Note: Insert about a 30-minute time lapse here. Thank you.
“… and then it’s okay to do the roaming thing, but it really depends on what kind of plan you have but we have one that isn’t very expensive that I found out about when I told the sales guy … Are you listening to me?”
“Yes, dear,” said the IVORMD. “You said ‘we have one that isn’t very expensive that I found out about when I told the sales guy …’”
“Okay,” she said, the stress coming down to a more manageable level. “So, I told him, ‘Look, it says here on this form this plan comes with …’”

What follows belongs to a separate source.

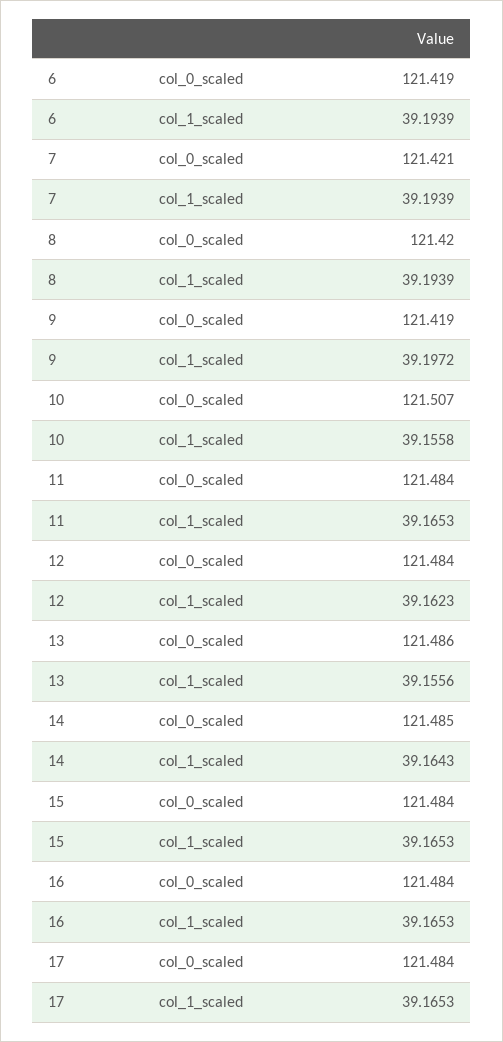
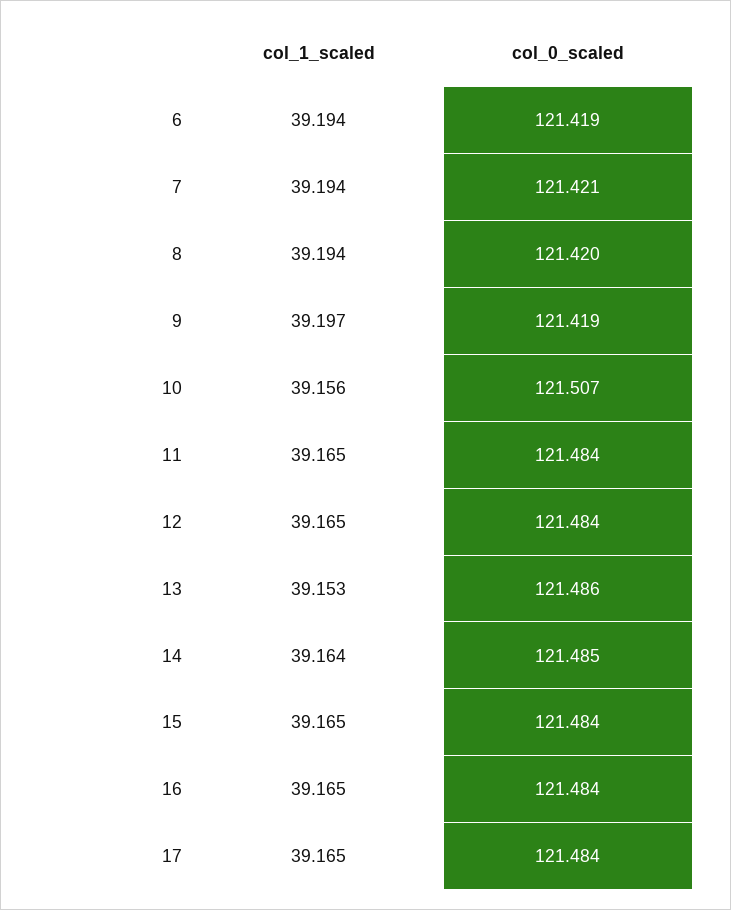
12, col_1_scaled: 39.1623 -> 39.165
13, col_1_scaled: 39.1556 -> 39.153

She happily prattled on. I could tell she was feeling better.
I felt pretty good too.
I was daydreaming again and was on the high banks of Bristol, Tenn., battling my fierce rival Rusty Wallace who had knocked me into the wall earlier, damaging the front bumper of my race car. A quick pit stop revealed the tire wasn’t damaged and the engine was fine. I got back out to the track and was closing in on him with 10-laps to go.